_PROBLEM REQUIREMENTS_
Your reply should hold only the lines from the records below where "November" occurs.

_MATERIAL FOR THIS TASK_
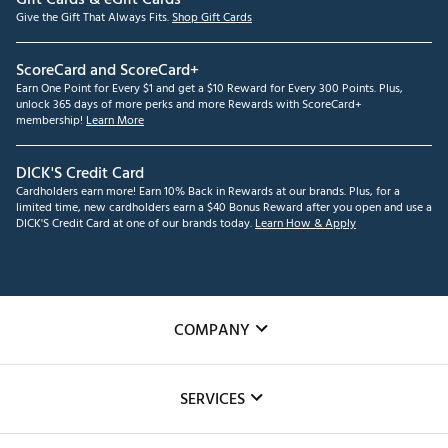
Give the Gift That Always Fits.
Shop Gift Cards
ScoreCard and ScoreCard+
Earn One Point for Every $1 and get a $10 Reward for Every 300 Points. Plus,
unlock 365 days of more perks and more Rewards with ScoreCard+
membership!
Learn More
DICK'S Credit Card
Cardholders earn more! Earn 10% Back in Rewards at our brands. Plus, for a
limited time, new cardholders earn a $40 Bonus Reward after you open and use a
DICK'S Credit Card at one of our brands today.
Learn How & Apply
COMPANY
About Us
SERVICES
Careers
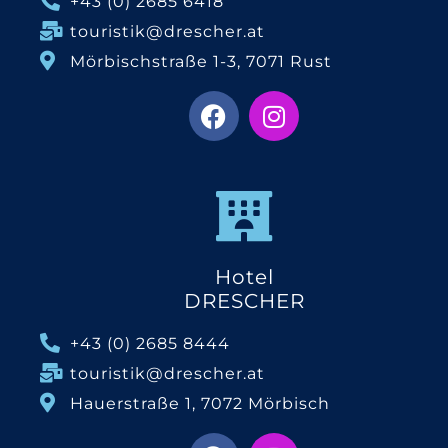
+43 (0) 2685 6418
touristik@drescher.at
Mörbischstraße 1-3, 7071 Rust
Hotel
DRESCHER
+43 (0) 2685 8444
touristik@drescher.at
Hauerstraße 1, 7072 Mörbisch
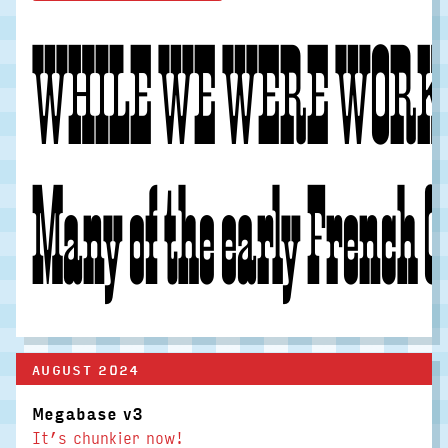
WHILE WE WERE WORKIN
Many of the early French Cl
AUGUST 2024
Megabase v3
It’s chunkier now!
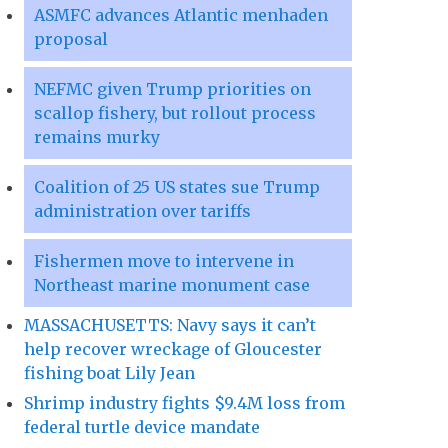
ASMFC advances Atlantic menhaden
proposal
NEFMC given Trump priorities on
scallop fishery, but rollout process
remains murky
Coalition of 25 US states sue Trump
administration over tariffs
Fishermen move to intervene in
Northeast marine monument case
MASSACHUSETTS: Navy says it can’t
help recover wreckage of Gloucester
fishing boat Lily Jean
Shrimp industry fights $9.4M loss from
federal turtle device mandate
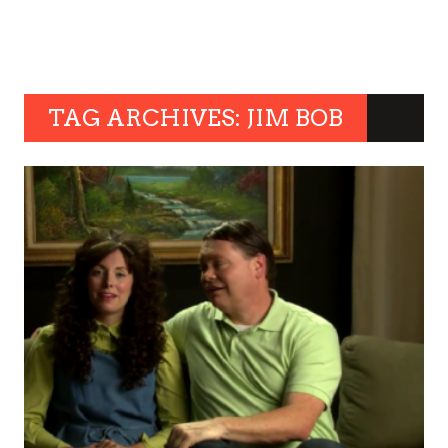
TAG ARCHIVES: JIM BOB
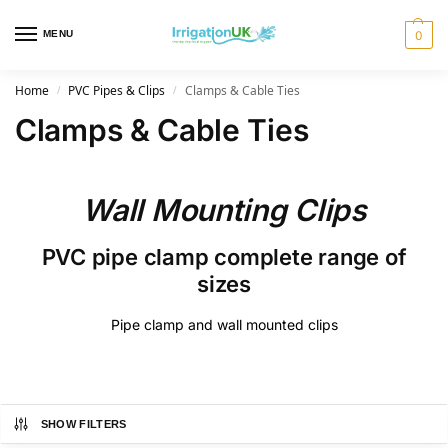
MENU
0
Home
PVC Pipes & Clips
Clamps & Cable Ties
/
/
Clamps & Cable Ties
Wall Mounting Clips
PVC pipe clamp complete range of
sizes
Pipe clamp and wall mounted clips
SHOW FILTERS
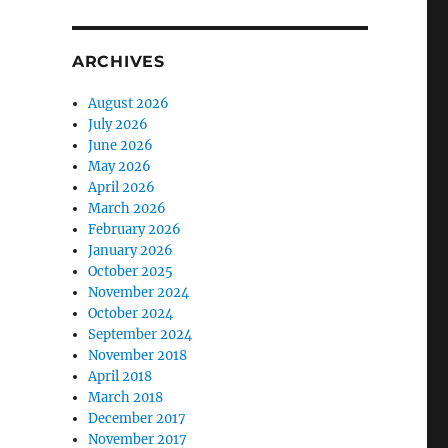
ARCHIVES
August 2026
July 2026
June 2026
May 2026
April 2026
March 2026
February 2026
January 2026
October 2025
November 2024
October 2024
September 2024
November 2018
April 2018
March 2018
December 2017
November 2017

_ANSWER SECTION_
November 2024
November 2018
November 2017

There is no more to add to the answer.